There is a big blank spot in front of the living room window where the Christmas tree stood for a month. There are a few stray needles the vacuum didn't pick up, and the banister seems boring without its festive red bows and green garland.
I've put away the porch lights and swag, and recycled the tree in the compost bin in the woods. Taking the tree out, I felt a pang that the excitement of the season is over, and the next thrilling thing to happen will be the first green buds of spring.
This is the time of year the bills start rolling in. If opening the mail isn't enough to depress us, many of us feel deflated after already breaking our brand-new New Year's Resolutions (It's fun to embrace those resolutions while hoisting a glass of champagne at midnight on New Year's Eve, but when it comes to making a lifestyle change, that's harder).
Yes, the winter blues have set in.
Experts tell us the winter blues are common, and if we actually followed our resolutions we might be able to dispel those blues a little faster.
The top resolutions traditionally revolve around health and fitness and include exercising, losing weight and making better food choices. Another top resolution is finding enjoyable hobbies and interests to expand our minds.
All these things can help dispel a mild case of the blues.
Daily exercise is essential. Exercise increases the levels of serotonin which helps regulate mood. If we can make ourselves begin or maintain an exercise program, it will increase our fitness and could have a positive effect on our mood.

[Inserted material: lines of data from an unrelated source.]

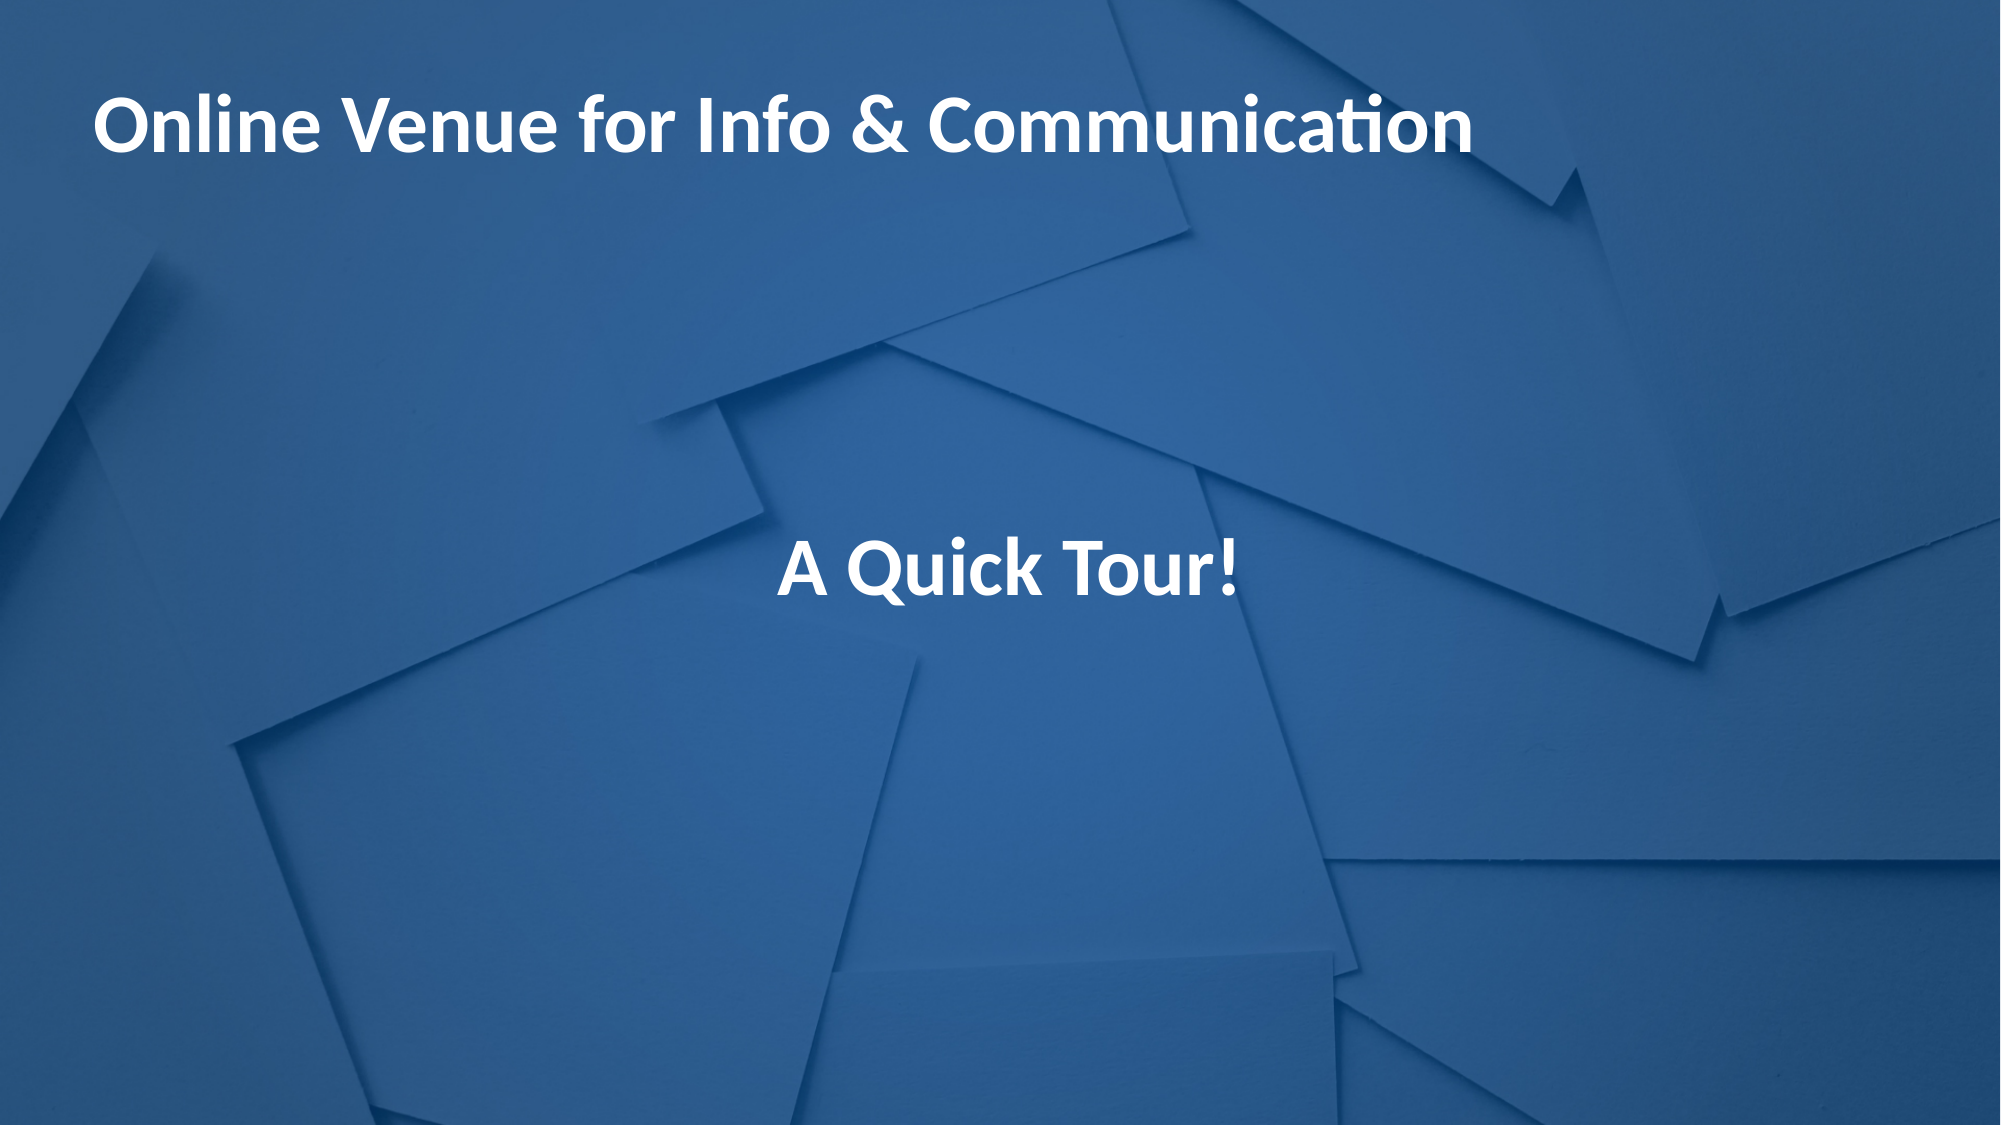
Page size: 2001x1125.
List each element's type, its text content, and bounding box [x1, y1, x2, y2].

text_box Online Venue for Info & Communication [78, 62, 1491, 177]
picture [0, 0, 2001, 1125]
text_box A Quick Tour! [762, 504, 1550, 620]
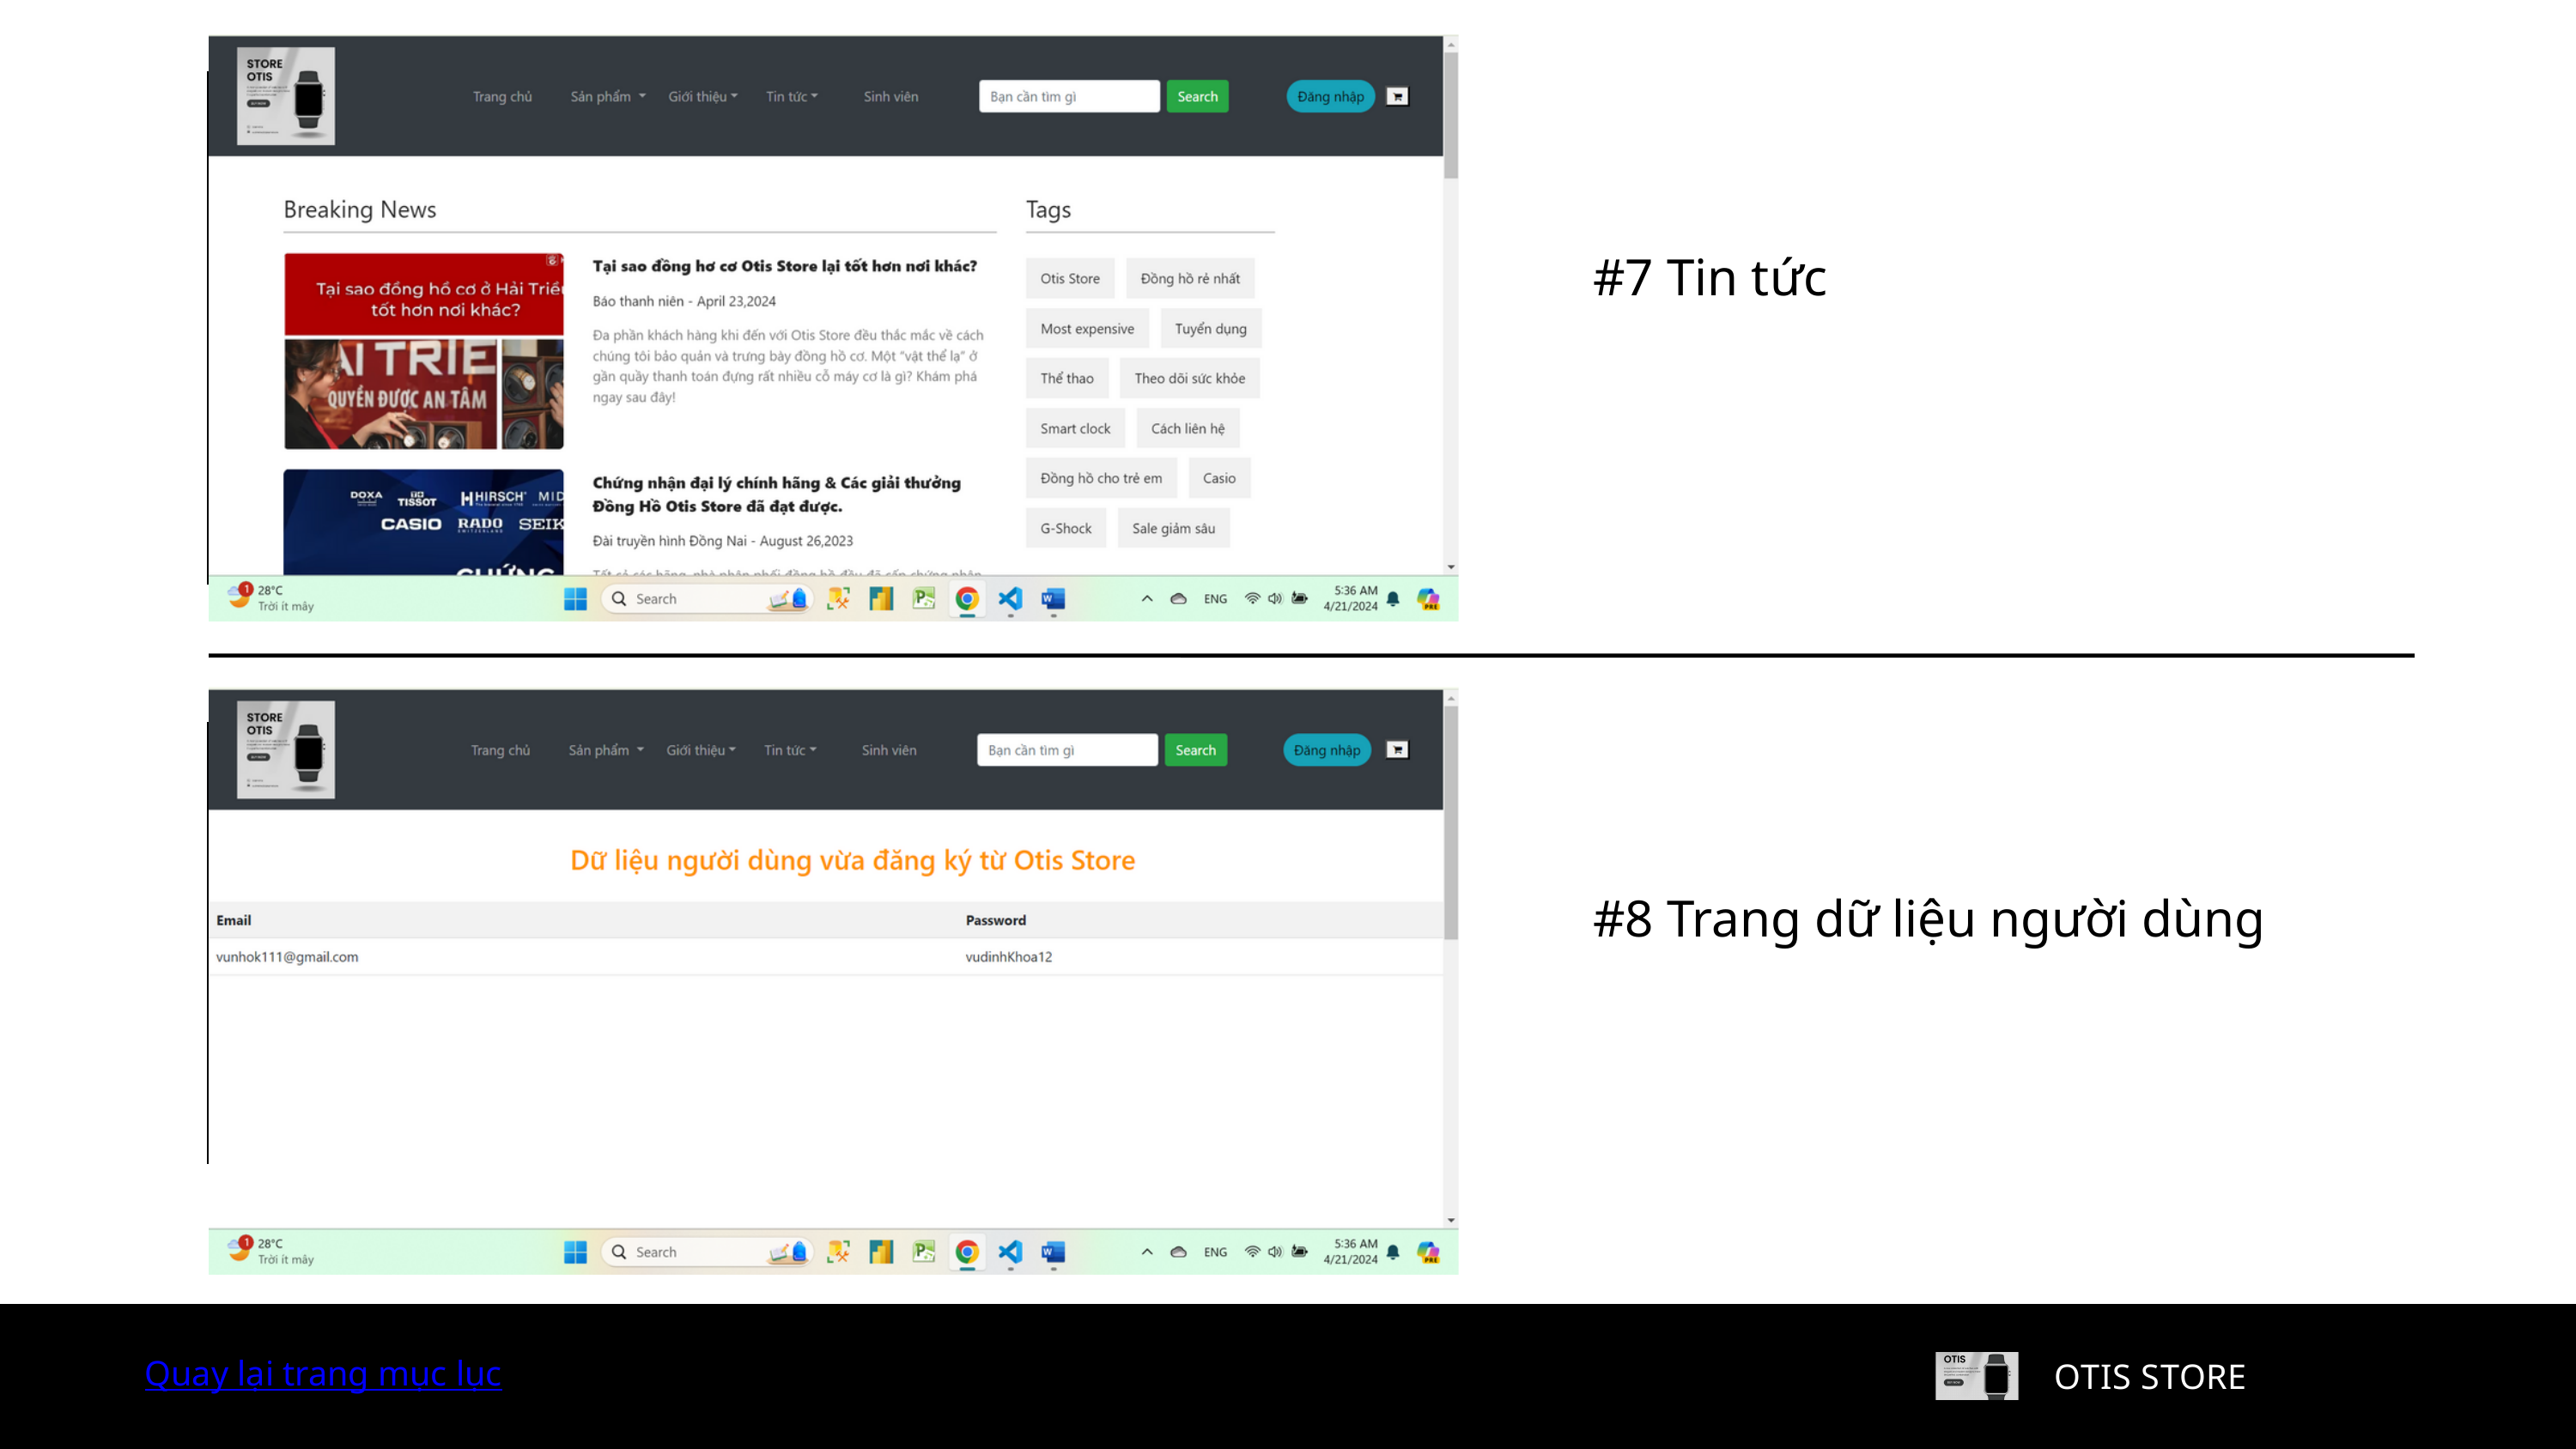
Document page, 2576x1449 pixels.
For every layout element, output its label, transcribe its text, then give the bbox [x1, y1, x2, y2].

text_box [209, 34, 1459, 621]
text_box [208, 724, 959, 1163]
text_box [208, 72, 1069, 583]
text_box #8 Trang dữ liệu người dùng [1593, 889, 2321, 947]
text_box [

Making better food choices is another way we can help ourselves feel better. Many of us crave simple carbohydrates, especially when beset by the blues. Initially, eating simple carbs may be comforting, but the feeling doesn't last long and often just makes us sleepy.
Experts say it's wiser to choose complex carbohydrates that take longer for our bodies to process. Unhealthy snacks may cause temporary relief, but will decrease energy levels and won't improve our frame of mind for long.
Another resolution that could help lift our mood is to pursue that new hobby. Read a good book, work crossword puzzles or get out among friends for dinner or a movie. It's easy in the winter to snuggle indoors for a month, but that might be too much of a good thing.
Try to take advantage of the few hours of daylight, if possible. Lack of enough daylight often leaves people feeling sad. Experts predicted that today in Georgia the sun would rise about 7:43 a.m. and set about 5:44 p.m. That means for many of us, we'll still be working during all the daylight hours, and driving while the world is dark.
The good news is we are getting a full 13 minutes more of daylight than we got just two weeks ago.
This should help us keep in mind that the winter blues are usually transient. Spring will come, but on long winter nights it does seem far away.